6. Reproducibility
In T 281/86 (OJ 1989, 202), it was held that there is no requirement under Art. 83 EPC 1973 according to which a specifically described example of a process must be exactly repeatable. Variations in the constitution of an agent used in a process are immaterial to the sufficiency of the disclosure provided the claimed process reliably leads to the desired products. See also T 292/85 (OJ 1989, 275); T 299/86 date: 1987-09-23 (OJ 1988, 88); T 181/87, T 212/88 (OJ 1992, 28); T 182/89 (OJ 1991, 391) and T 19/90 (OJ 1990, 476).
In G 1/03 (point 2.5 of the Reasons) the Enlarged Board of Appeal indicated that a lack of reproducibility of the claimed invention is relevant under the requirements of sufficiency of disclosure if the technical effect is a technical feature of the claim, since then it is a feature characterising the subject-matter claimed (T 1079/08). A lack of reproducibility of the claimed invention (i.e. a failure of the claimed features to deliver the effect aimed for) is seen to represent, in the case of an effect which is not expressed in a claim but is part of the problem to be solved, "a problem of inventive step". If an effect is expressed in a claim, there is lack of sufficient disclosure (G 1/03, OJ, 2004, 413, and T 939/92, OJ 1996, 309, cited by T 2001/12; and more recently in T 1845/14).

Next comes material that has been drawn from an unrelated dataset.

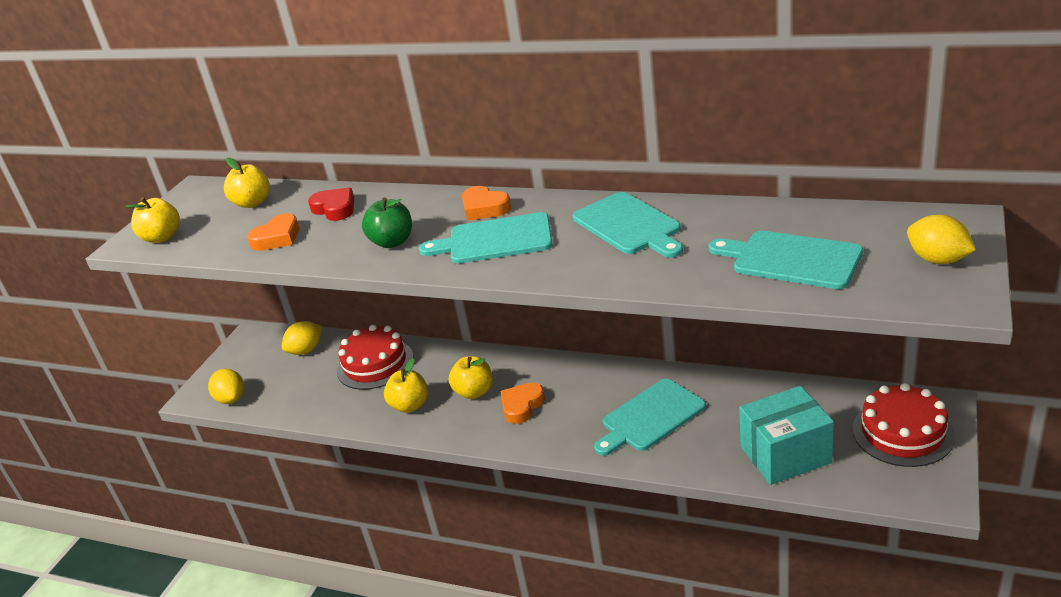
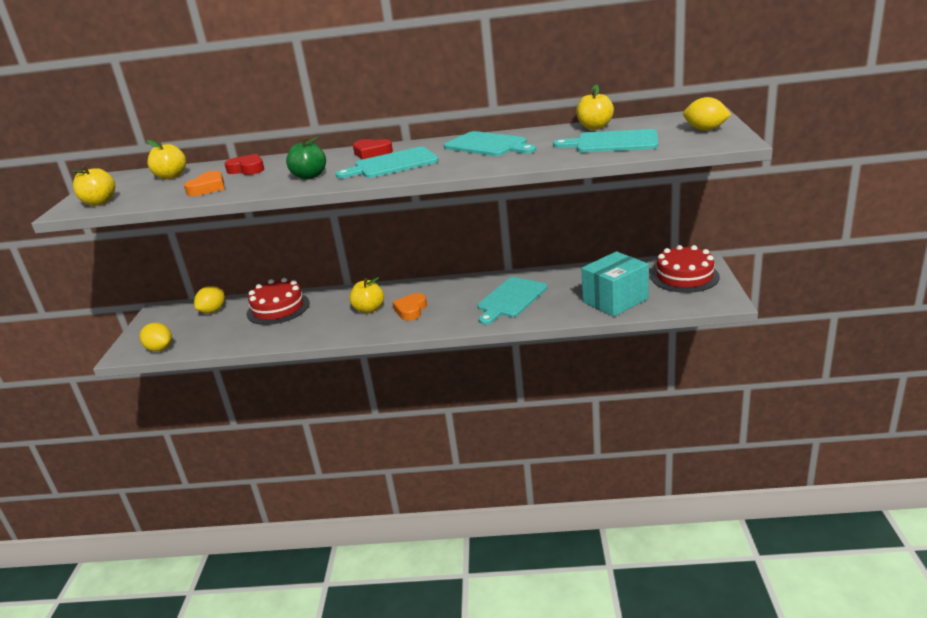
camera: 20 degrees left, 5 degrees down
(410, 405) = (320, 325): yellow apple -> yellow apple (595, 127)
(484, 208) = (372, 153): orange heart -> red heart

According to established case law, the requirement of sufficiency of disclosure of Art. 83 EPC is not met if an effect expressed in the claim cannot be reproduced (summary of the case law in T 1473/13; see also T 1845/14).

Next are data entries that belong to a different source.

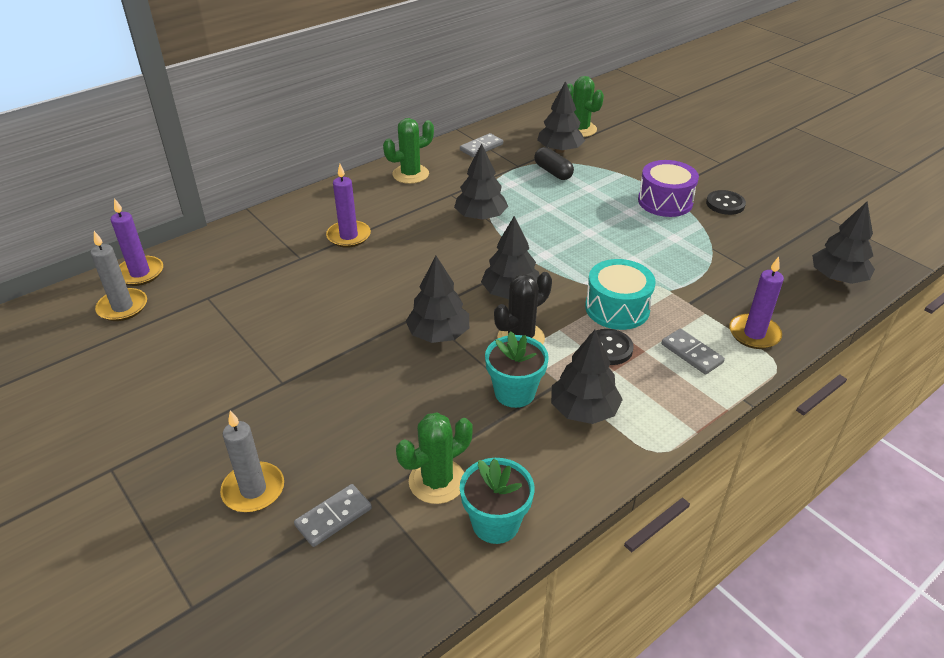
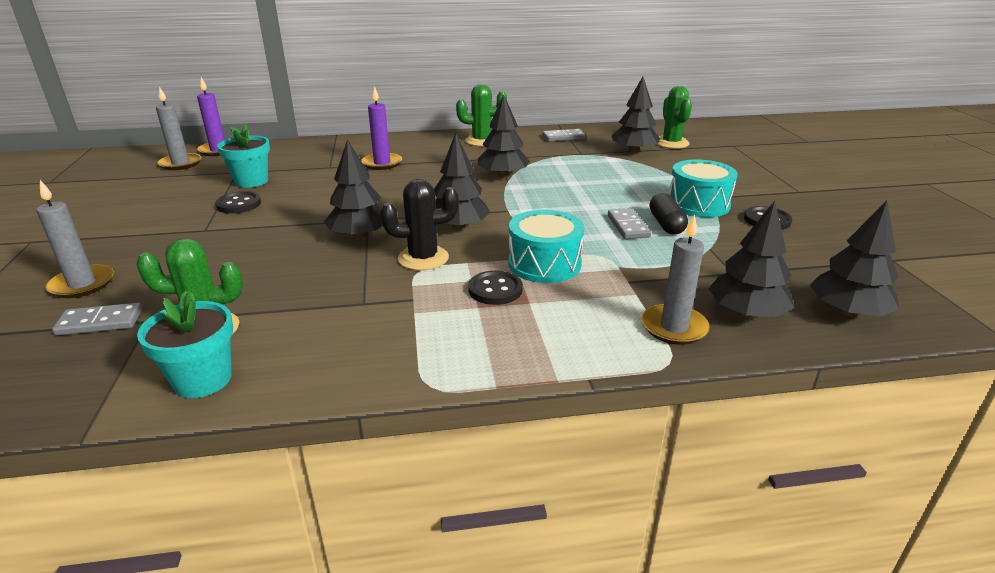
camera: 30 degrees right, 10 degrees down
(272, 339) = (239, 204): none -> black button
(514, 392) = (362, 292): turquoise flower pot -> turquoise flower pot (251, 181)
(553, 172) = (608, 163): black capsule -> black capsule (666, 224)
(584, 410) = (405, 326): black tree -> black tree (746, 313)
(665, 201) = (698, 204): purple drum -> turquoise drum
(691, 353) = (578, 320): grey domino -> grey domino (628, 226)
(754, 334) = (674, 327): purple candle -> grey candle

In T 161/18 the application used an artificial neural network to transform the blood pressure curve measured on the periphery into the equivalent aortic pressure. As regards how the neural network according to the invention was trained, the application disclosed only that the input data should cover a wide range of patients differing in age, sex, constitution type, state of health, etc. to prevent the network from becoming specialised. However, it did not disclose what input data were suitable for training the network or even a suitable set of data for solving the technical problem in question. As a result, the skilled person could not reproduce the network's training and so could not carry out the invention. The invention, which was based on automated learning, in particular in connection with an artificial neural network, was thus insufficiently disclosed, because the training it involved could not be reproduced owing to a lack of disclosure in this regard.